Apa yang dimaksud dengan pelanggaran HAM berat? Mengapa Indonesia mengatur jenis pelanggaran berat HAM hanya dua jenis, yaitu kejahatan terhadap kemanusiaan dan kejahatan genosida dalam UU 26/2000 (Pengadilan HAM)? Sedangkan dalam Statuta Roma ada 4 macam.
Daftar Isi
INTISARI JAWABAN
Mengenai apa yang dimaksud dengan pelanggaran Hak Asasi Manusia (HAM) berat, pelanggaran HAM berat adalah pelanggaran HAM sebagaimana dimaksud dalam UU 26/2000 yang meliputi kejahatan genosida dan kejahatan terhadap kemanusiaan.
UU 26/2000 hanya mengadopsi 2 dari 4 kejahatan internasional yang diatur dalam Statuta Roma, yakni kejahatan genosida dan kejahatan terhadap kemanusiaan, dan tidak memasukkan “kejahatan perang” dan “kejahatan agresi”.
Tidak dimasukkannya substansi “kejahatan perang” serta “kejahatan agresi” menjadi permasalahan tersendiri, terutama jika ditemukan pelanggaran berat HAM perihal “kejahatan perang” dan “kejahatan agresi” di kemudian hari, konsekuensinya adalah kejahatan tersebut tidak dapat dituntut dan diadili berdasarkan UU 26/2000.
Penjelasan lebih lanjut dapat Anda baca ulasan di bawah ini.
ULASAN LENGKAP
Terima kasih atas pertanyaan Anda.
Artikel di bawah ini adalah pemutakhiran dari artikel dengan judul Ini 2 Pelanggaran HAM Berat yang Diatur di Indonesia yang dibuat oleh Milda Istiqomah, S.H., MTCP., Ph.D dari PERSADA UB dan pertama kali dipublikasikan pada Senin, 23 Agustus 2021.
Sebelum menjawab pokok pertanyaan Anda mengenai apa yang dimaksud dengan pelanggaran HAM berat, ada baiknya kita pahami terlebih dahulu apa yang dimaksud dengan HAM.
Pengertian HAM
Menurut The United Nations Centre for Human Rights, Hak Asasi Manusia (“HAM”) adalah “those rights which are in our nature and without which we can not live as human beings”.[1]
Belajar Hukum Secara Online dari Pengajar Berkompeten Dengan Biaya TerjangkauMulai DariRp. 149.000
Soedjono Dirdjosisworo mendefinisikan bahwa HAM merupakan hak-hak yang melekat pada setiap manusia sejak lahir, tidak dapat dibatasi, dikurangi atau diingkari oleh siapapun juga, karena merupakan nilai-nilai dan martabat kemanusiaan setiap individu.[2]

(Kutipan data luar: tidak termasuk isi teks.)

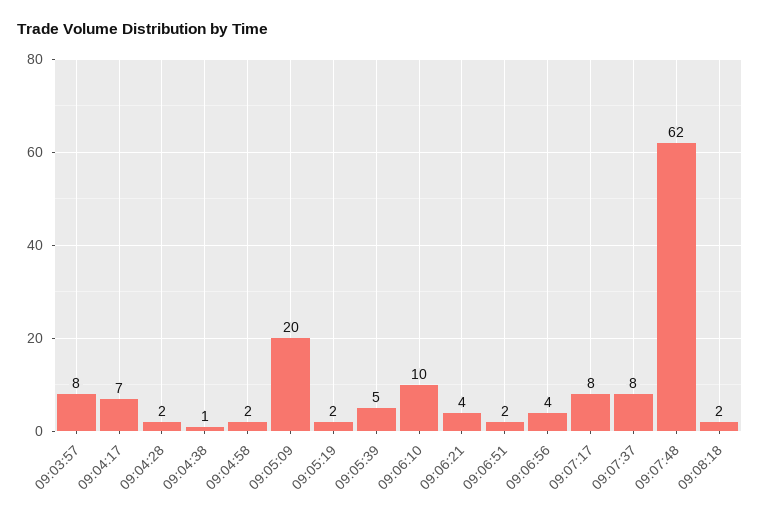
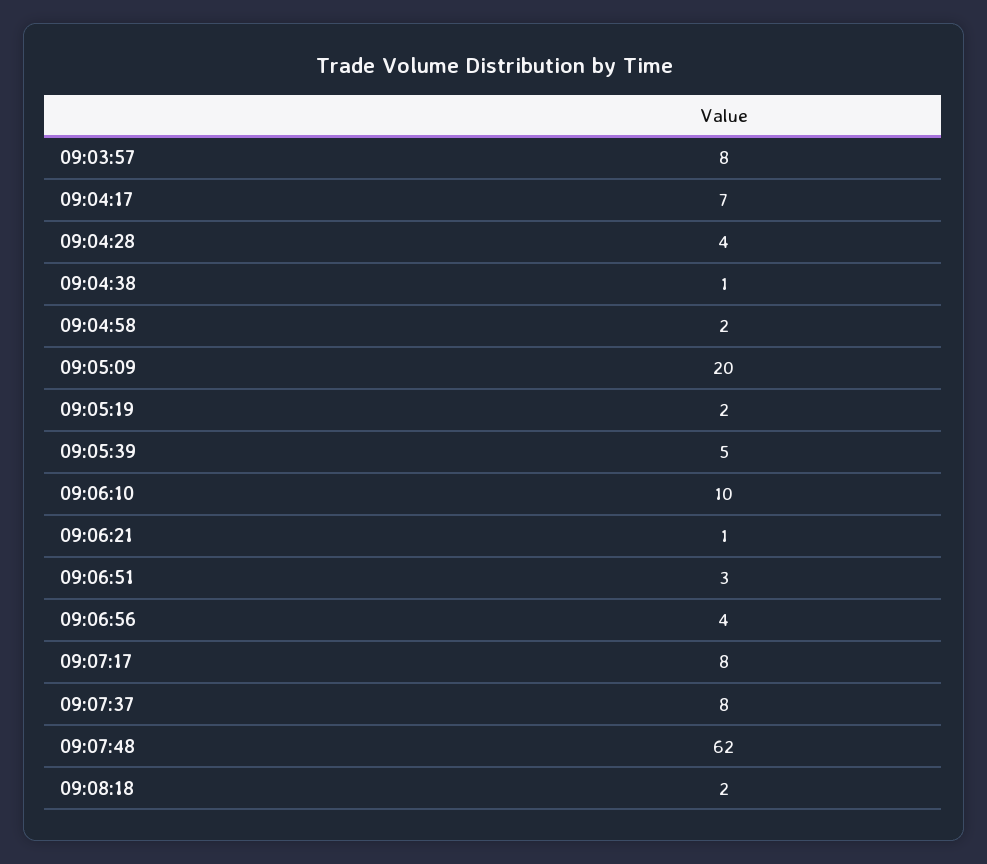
09:04:28: 2 -> 4
09:06:21: 4 -> 1
09:06:51: 2 -> 3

Sedangkan secara yuridis berdasarkan Pasal 1 angka 1 UU 26/2000:
Hak Asasi Manusia adalah seperangkat hak yang melekat pada hakikat dan keberadaan manusia sebagai makhluk Tuhan Yang Maha Esa dan merupakan anugerah-Nya yang wajib dihormati, dijunjung tinggi dan dilindungi oleh negara, hukum, pemerintah, dan setiap orang demi kehormatan serta perlindungan harkat dan martabat manusia.
Apa yang Dimaksud dengan Pelanggaran HAM Berat?
Menjawab pertanyaan mengenai apa yang dimaksud dengan pelanggaran HAM berat, pelanggaran HAM berat adalah pelanggaran HAM sebagaimana dimaksud dalam UU 26/2000 yang meliputi kejahatan genosida dan kejahatan terhadap kemanusiaan.[3]
Bentuk-bentuk Pelanggaran HAM Berat
Sebagaimana telah diterangkan dalam sub-bab apa yang dimaksud dengan pelanggaran HAM berat sebelumnya, di Indonesia bentuk pelanggaran HAM berat adalah meliputi:
Kejahatan genosida, yakni setiap perbuatan yang dilakukan dengan maksud untuk menghancurkan atau memusnahkan seluruh atau sebagian kelompok bangsa, ras, kelompok etnis, kelompok agama, dengan cara:[4]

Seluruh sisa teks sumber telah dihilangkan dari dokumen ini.